Three agents, three branches, three working directories, zero conflicts. When they're done:
fleet merge auth-feature # opens a PR
fleet rm fix-navbar # cleans up worktree + branch
# the multiplier: cmux.dev
Fleet works fine without cmux — it'll cd into the worktree and run Claude inline. But with cmux, each worktree gets its own workspace tab instead of taking over your terminal. You launch agents and your shell stays put. Switch between workspaces, monitor sidebar status, get notifications when an agent finishes. It turns "run three agents in parallel" from a concept into something you actually do ten times a day.
fleet focus auth-feature # jump to that workspace
fleet ls --status # see what every agent is doing
# agent teams
Some tasks are too big for one agent. A major refactor benefits from an explorer reading the codebase, an architect planning the approach, and a reviewer catching issues — all working in the same worktree, in split panes.
fleet new big-refactor --team
The default team has three roles, but you can configure them per-project in .fleet/team.json or add roles on the fly. You can also talk to individual agents while they work:
fleet send big-refactor --role architect "Focus on the database layer first"
I use this for anything that touches more than a handful of files. The coordination between agents isn't perfect, but having multiple perspectives on the same codebase catches things a single agent misses.

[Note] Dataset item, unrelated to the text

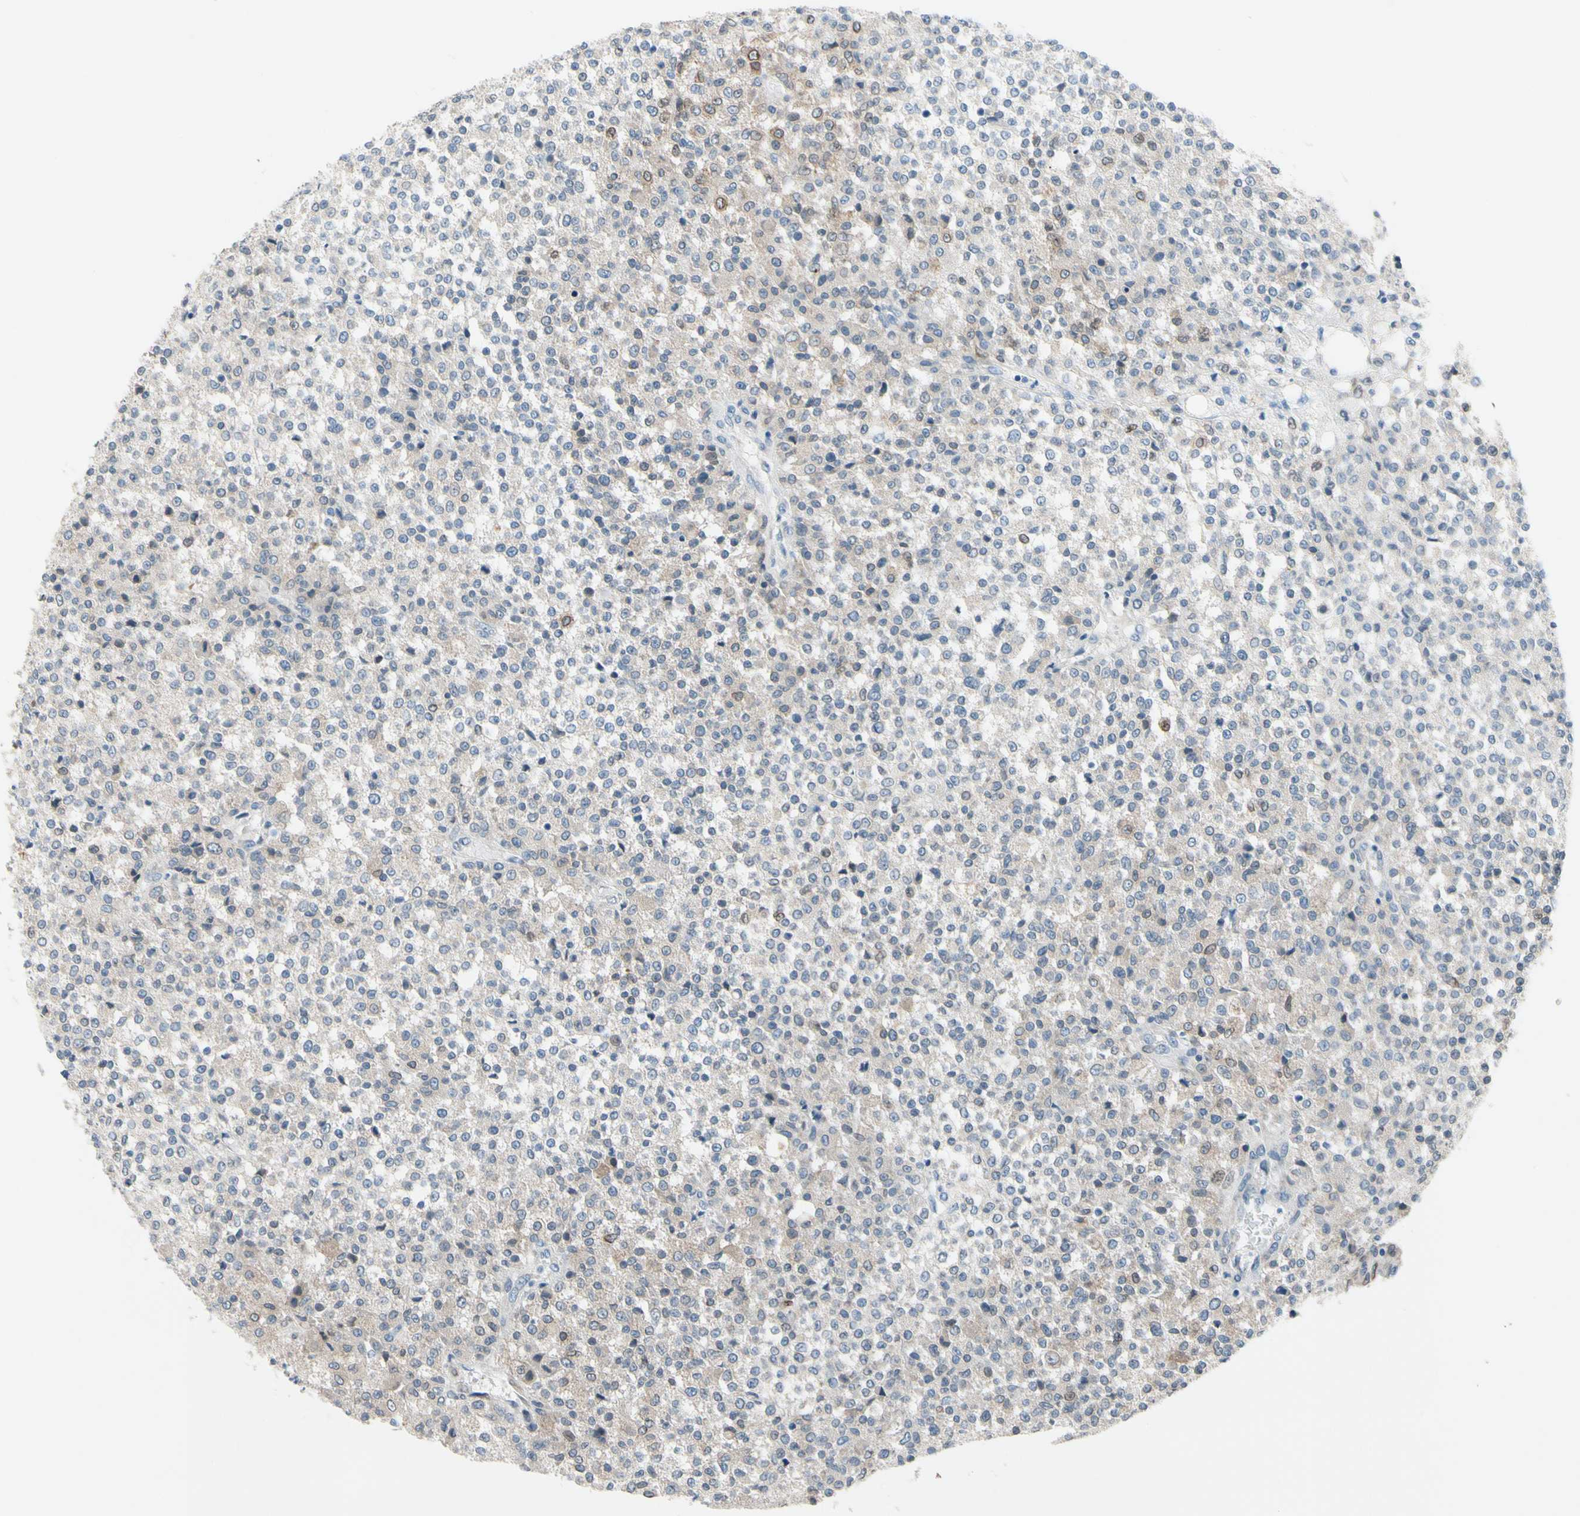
{"staining": {"intensity": "weak", "quantity": "<25%", "location": "cytoplasmic/membranous"}, "tissue": "testis cancer", "cell_type": "Tumor cells", "image_type": "cancer", "snomed": [{"axis": "morphology", "description": "Seminoma, NOS"}, {"axis": "topography", "description": "Testis"}], "caption": "A high-resolution histopathology image shows immunohistochemistry (IHC) staining of testis seminoma, which exhibits no significant positivity in tumor cells.", "gene": "PRXL2A", "patient": {"sex": "male", "age": 59}}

# the boring parts that matter
The details that make fleet practical day-to-day:
Setup hooks. Most repos need something after a fresh checkout — npm install, symlink .env, run codegen. Fleet's .fleet/setup script runs automatically so every worktree starts ready to go. Commit it to the repo and forget about it.

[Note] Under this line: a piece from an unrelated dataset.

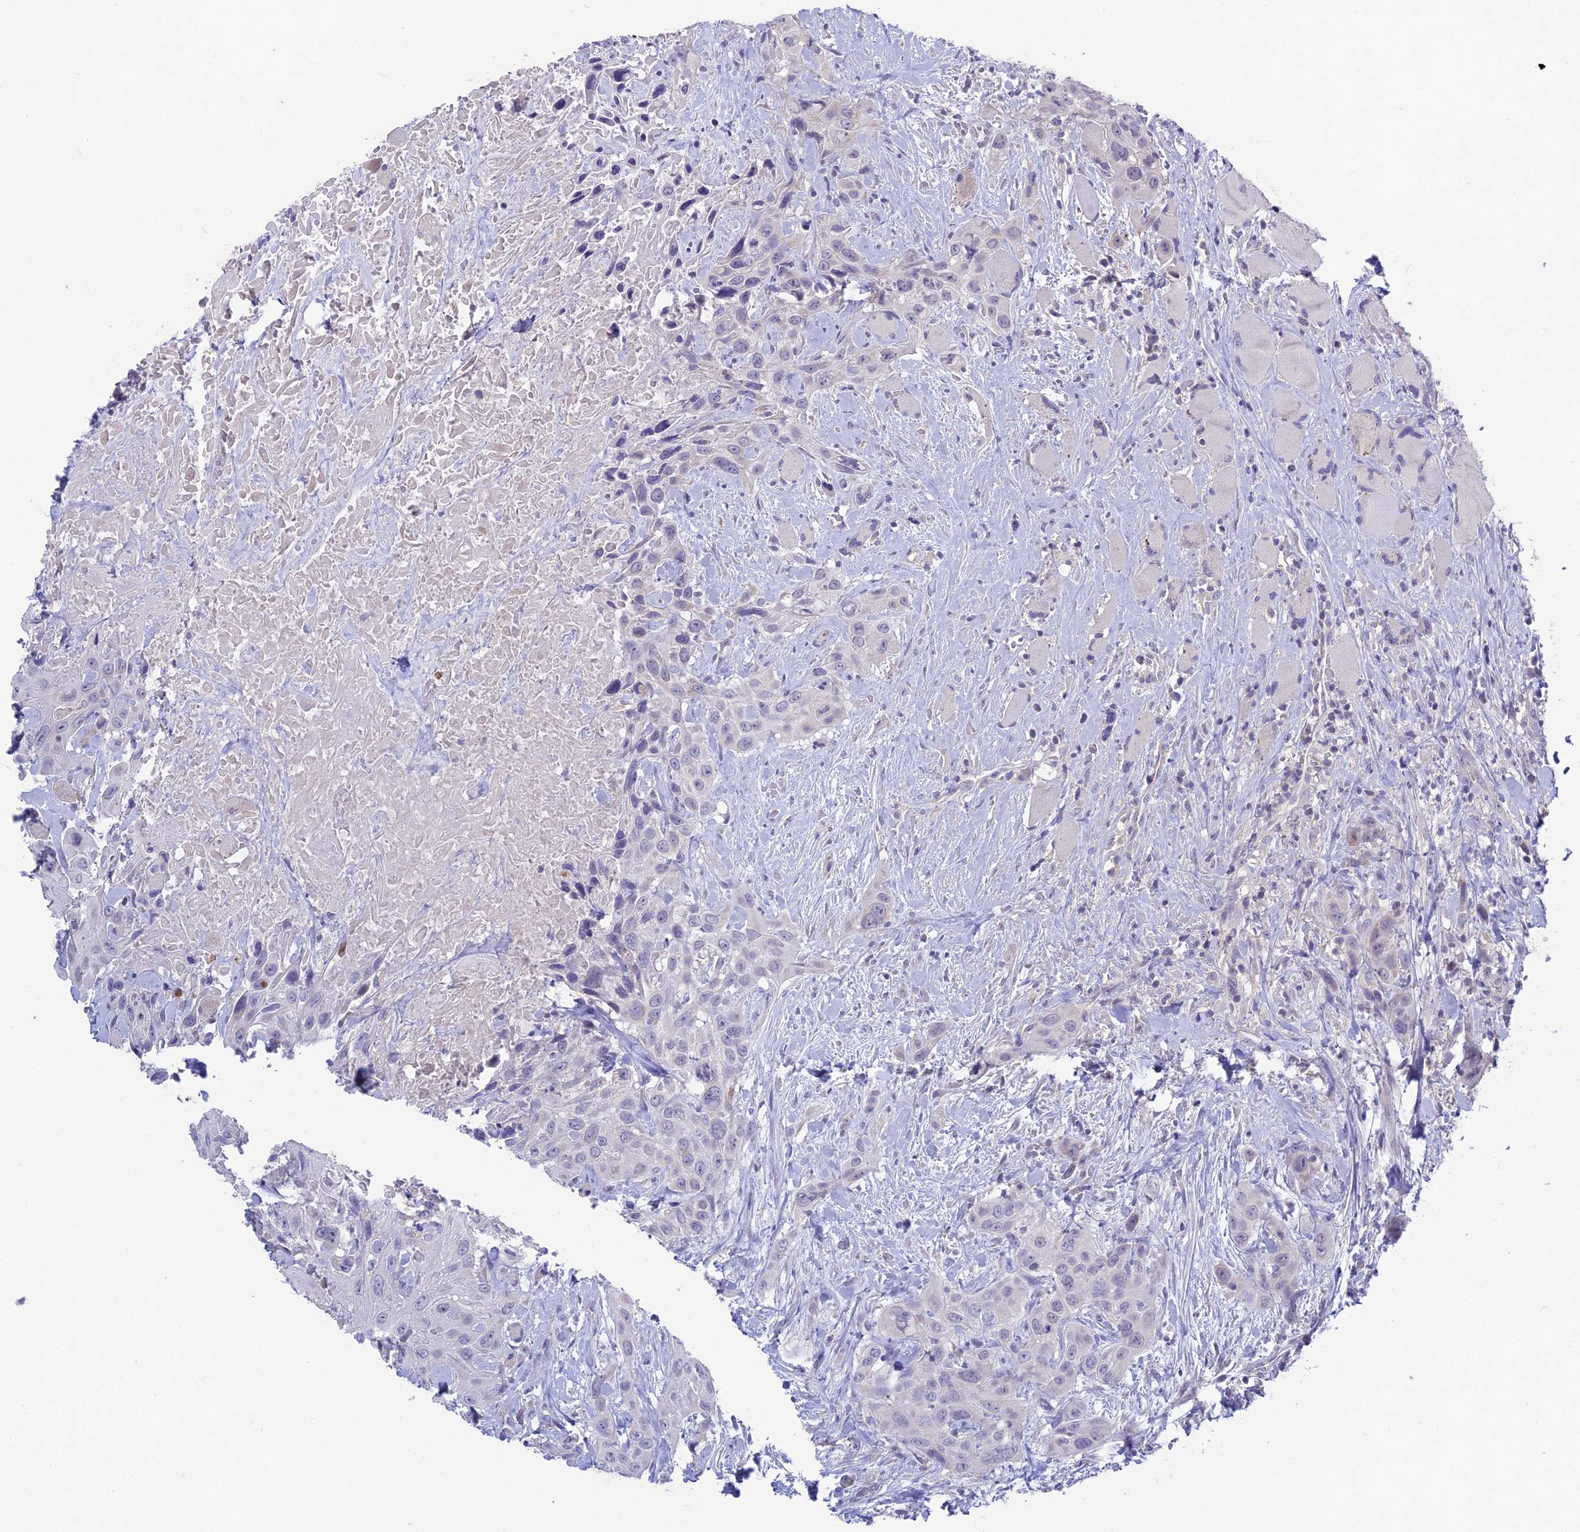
{"staining": {"intensity": "negative", "quantity": "none", "location": "none"}, "tissue": "head and neck cancer", "cell_type": "Tumor cells", "image_type": "cancer", "snomed": [{"axis": "morphology", "description": "Squamous cell carcinoma, NOS"}, {"axis": "topography", "description": "Head-Neck"}], "caption": "Head and neck cancer stained for a protein using IHC displays no expression tumor cells.", "gene": "SNTN", "patient": {"sex": "male", "age": 81}}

Multi-repo tracking. Fleet keeps state across repositories. fleet ls --all shows every active worktree across all your projects. Existing worktrees can be adopted with fleet register.
Claude Code skills. Fleet installs three slash commands: /fleet for status, /dispatch for spawning parallel workstreams from inside an agent session, and /fleet-cleanup for pruning stale worktrees.
# try it
curl -fsSL https://gitlab.com/nighthawk-oss/fleet/-/raw/main/install.sh | sh
That installs fleet to ~/.local/bin, adds the shell wrapper, and sets up the Claude Code skills. Then:
source ~/.zshrc
cd your-repo
fleet new my-feature -p "Build the thing"
Fleet is open source on GitLab. v1.2.0 is the current release.